--- START ---

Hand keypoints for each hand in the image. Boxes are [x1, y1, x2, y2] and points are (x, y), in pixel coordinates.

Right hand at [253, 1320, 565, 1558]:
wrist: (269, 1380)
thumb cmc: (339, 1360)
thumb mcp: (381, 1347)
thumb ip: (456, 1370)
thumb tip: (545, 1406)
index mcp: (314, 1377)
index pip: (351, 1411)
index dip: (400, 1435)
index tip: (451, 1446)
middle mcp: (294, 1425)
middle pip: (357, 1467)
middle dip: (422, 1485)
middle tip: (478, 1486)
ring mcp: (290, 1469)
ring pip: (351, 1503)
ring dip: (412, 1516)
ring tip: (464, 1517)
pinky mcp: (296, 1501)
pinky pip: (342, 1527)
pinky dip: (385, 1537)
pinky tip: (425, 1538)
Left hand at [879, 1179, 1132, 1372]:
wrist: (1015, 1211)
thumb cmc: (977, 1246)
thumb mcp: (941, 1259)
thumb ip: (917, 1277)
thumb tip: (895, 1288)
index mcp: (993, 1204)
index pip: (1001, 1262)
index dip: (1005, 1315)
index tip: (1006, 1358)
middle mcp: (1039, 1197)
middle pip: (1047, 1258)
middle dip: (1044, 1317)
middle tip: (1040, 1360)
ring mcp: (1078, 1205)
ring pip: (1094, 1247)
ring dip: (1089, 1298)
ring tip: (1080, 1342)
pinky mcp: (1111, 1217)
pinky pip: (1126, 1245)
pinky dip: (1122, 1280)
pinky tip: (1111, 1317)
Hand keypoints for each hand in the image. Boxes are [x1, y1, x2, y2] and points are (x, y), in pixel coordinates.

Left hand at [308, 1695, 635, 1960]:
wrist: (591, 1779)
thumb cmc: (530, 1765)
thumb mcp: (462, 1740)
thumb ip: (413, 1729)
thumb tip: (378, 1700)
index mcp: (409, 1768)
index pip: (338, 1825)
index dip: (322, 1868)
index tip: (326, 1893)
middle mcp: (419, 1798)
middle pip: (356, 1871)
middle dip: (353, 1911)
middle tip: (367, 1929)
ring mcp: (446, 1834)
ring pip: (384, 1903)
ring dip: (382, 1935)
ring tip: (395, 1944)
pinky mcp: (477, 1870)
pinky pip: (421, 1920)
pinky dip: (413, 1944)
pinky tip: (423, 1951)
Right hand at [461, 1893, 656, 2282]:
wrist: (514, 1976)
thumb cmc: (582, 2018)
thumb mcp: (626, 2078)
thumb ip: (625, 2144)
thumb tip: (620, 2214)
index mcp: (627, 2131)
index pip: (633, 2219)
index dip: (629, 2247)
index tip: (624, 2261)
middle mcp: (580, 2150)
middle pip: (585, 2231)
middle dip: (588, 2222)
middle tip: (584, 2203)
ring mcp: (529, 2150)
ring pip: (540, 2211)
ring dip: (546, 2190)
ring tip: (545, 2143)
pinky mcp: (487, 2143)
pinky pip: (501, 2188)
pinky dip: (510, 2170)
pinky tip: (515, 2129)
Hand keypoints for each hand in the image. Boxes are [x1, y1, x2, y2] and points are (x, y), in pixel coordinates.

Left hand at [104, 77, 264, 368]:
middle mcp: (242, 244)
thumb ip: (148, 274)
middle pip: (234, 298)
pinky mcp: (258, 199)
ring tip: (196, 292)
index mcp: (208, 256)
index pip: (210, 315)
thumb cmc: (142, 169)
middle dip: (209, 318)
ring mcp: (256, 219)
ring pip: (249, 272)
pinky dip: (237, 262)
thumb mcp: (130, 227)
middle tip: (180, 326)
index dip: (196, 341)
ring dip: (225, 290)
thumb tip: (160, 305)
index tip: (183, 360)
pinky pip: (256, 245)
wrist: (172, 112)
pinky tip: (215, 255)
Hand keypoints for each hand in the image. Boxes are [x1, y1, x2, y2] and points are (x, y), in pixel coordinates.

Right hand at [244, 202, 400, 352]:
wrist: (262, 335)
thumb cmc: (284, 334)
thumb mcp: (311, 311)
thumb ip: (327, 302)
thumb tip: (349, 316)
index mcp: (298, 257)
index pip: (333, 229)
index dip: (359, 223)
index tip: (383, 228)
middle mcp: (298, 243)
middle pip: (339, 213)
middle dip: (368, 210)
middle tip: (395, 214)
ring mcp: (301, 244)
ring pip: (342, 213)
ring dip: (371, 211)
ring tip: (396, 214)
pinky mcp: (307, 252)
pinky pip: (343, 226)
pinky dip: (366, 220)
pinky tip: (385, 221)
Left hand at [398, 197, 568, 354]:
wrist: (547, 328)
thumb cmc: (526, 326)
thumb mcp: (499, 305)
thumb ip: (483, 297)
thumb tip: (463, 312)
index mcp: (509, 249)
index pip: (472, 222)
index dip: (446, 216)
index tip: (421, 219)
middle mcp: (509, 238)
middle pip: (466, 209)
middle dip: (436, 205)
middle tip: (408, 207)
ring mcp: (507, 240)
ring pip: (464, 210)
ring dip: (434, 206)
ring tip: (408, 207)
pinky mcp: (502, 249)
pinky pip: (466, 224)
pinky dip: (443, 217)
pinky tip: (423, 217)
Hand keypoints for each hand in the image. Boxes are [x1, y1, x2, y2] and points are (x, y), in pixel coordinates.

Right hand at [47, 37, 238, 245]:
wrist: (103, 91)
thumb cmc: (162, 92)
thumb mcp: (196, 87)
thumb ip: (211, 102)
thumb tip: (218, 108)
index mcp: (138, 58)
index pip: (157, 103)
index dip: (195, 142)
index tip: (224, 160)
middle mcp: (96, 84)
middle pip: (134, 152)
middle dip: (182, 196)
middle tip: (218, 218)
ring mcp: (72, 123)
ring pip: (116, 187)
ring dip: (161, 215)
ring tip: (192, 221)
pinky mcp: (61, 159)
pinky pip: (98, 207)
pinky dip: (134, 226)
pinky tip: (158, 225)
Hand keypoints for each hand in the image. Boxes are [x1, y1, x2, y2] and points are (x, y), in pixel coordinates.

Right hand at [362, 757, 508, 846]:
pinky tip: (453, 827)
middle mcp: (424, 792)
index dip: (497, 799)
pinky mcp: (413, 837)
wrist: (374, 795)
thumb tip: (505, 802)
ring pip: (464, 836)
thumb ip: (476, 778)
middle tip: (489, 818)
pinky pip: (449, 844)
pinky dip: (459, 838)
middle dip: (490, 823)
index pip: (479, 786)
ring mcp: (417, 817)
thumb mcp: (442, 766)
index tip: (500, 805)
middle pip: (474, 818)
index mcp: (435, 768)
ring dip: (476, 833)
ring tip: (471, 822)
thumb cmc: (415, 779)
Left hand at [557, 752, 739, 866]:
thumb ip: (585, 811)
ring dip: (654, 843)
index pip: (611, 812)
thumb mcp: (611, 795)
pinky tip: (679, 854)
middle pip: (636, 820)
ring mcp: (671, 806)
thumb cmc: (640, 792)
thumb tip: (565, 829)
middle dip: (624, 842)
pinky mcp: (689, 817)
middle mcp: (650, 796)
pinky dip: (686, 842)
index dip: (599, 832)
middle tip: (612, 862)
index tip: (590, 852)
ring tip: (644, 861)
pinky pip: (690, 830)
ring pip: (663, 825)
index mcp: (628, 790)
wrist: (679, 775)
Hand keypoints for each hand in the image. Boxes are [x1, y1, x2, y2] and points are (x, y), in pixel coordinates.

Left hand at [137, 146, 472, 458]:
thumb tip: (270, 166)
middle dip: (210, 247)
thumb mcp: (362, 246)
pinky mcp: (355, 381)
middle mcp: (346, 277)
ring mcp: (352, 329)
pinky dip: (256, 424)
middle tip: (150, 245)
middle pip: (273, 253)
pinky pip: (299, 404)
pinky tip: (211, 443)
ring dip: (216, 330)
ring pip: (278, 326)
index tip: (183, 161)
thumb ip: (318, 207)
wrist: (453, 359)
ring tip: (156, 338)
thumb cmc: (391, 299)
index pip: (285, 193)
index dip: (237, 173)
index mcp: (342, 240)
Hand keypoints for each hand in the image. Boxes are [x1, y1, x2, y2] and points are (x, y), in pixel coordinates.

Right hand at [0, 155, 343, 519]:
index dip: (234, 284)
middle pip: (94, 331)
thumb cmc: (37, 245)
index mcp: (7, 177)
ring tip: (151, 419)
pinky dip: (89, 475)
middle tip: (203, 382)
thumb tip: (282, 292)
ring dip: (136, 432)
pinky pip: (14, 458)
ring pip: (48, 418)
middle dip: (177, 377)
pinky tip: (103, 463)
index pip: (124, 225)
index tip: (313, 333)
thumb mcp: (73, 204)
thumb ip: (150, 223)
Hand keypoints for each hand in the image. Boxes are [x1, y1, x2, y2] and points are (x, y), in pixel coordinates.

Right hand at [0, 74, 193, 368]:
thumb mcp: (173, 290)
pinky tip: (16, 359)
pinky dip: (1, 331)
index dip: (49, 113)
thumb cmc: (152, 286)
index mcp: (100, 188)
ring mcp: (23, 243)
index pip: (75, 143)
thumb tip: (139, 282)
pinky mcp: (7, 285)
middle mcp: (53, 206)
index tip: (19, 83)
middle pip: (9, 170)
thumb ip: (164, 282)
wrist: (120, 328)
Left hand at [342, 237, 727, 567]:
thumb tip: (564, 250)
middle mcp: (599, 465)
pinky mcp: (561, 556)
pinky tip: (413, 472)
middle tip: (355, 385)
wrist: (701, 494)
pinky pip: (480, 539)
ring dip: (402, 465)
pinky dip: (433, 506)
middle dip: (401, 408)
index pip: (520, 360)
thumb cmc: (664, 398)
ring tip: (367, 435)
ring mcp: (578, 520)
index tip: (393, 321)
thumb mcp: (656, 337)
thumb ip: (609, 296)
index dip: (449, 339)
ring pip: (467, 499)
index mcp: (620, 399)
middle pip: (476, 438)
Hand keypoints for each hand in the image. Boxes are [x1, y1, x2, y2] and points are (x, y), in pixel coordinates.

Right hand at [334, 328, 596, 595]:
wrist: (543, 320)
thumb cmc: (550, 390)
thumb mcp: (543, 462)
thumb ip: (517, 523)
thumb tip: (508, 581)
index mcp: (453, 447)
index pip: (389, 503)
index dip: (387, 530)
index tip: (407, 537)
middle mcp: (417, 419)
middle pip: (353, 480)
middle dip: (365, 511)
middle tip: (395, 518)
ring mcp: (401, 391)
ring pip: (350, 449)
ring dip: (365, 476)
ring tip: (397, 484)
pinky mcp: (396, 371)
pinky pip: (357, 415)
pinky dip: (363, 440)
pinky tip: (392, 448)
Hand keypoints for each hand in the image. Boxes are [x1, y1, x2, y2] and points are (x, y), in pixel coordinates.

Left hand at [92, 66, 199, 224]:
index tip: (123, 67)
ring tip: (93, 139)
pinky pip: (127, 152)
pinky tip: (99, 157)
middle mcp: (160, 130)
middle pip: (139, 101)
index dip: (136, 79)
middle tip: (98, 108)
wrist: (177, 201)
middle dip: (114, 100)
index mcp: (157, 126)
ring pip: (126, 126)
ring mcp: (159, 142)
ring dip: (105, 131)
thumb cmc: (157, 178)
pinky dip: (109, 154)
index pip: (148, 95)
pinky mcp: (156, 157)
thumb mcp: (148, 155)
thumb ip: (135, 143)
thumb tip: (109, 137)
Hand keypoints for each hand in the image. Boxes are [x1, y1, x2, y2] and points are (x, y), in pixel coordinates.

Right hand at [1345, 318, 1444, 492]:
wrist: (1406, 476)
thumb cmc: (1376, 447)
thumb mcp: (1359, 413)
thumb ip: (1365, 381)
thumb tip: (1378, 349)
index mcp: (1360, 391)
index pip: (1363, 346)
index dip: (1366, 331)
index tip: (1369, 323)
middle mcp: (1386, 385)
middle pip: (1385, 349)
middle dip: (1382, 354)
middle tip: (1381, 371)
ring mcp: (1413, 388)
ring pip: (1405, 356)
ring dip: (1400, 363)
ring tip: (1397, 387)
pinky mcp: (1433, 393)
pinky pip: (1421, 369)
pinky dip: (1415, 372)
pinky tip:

--- END ---

State how many lines of the data above contain the word "Right", and include nothing other than that number.

9